WHAT THE EXERCISE ASKS
Summarize the passage below on SFAS No. 148 in two sentences.

--- GIVEN TEXT Enclosed Below ---

EFFECT OF RECENTLY ISSUED ACCOUNTING PRONOUNCEMENTS

 

In December 2002, the FASB issued SFAS No. 148, “Accounting for Stock-Based Compensation - Transition and Disclosure, an amendment of FASB Statement No. 123”. This Statement amends FASB Statement No. 123, “Accounting for Stock-Based Compensation”, to provide alternative methods of transition for a voluntary change to the fair value method of accounting for stock-based employee compensation. In addition, this Statement amends the disclosure requirements of Statement No. 123 to require prominent disclosures in both annual and interim financial statements. Certain of the disclosure modifications are required for fiscal years ending after December 15, 2002 and are included in the notes to these unaudited interim consolidated financial statements. Management does not believe the adoption of SFAS 148 will have a significant impact on the Company’s consolidated financial statements.

--- End of Enclosed GIVEN TEXT ---
--- STORED DATA Enclosed Below ---

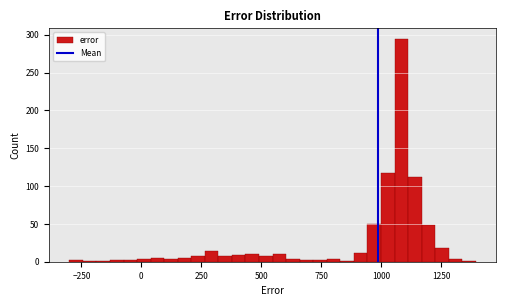

Around what value on the x-axis is the tallest bar? Give the approximate position of its centre, as read against the axis.

1100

--- End of Enclosed STORED DATA ---

RESPONSE AREA
In December 2002, the FASB issued SFAS No. 148, which amends Statement No. 123 to provide alternative transition methods for a voluntary change to the fair value method of accounting for stock-based employee compensation and to require prominent disclosures in both annual and interim financial statements. Certain of the disclosure changes apply to fiscal years ending after December 15, 2002 and are included in the notes to these statements, and management does not believe adopting SFAS 148 will significantly affect the Company's consolidated financial statements.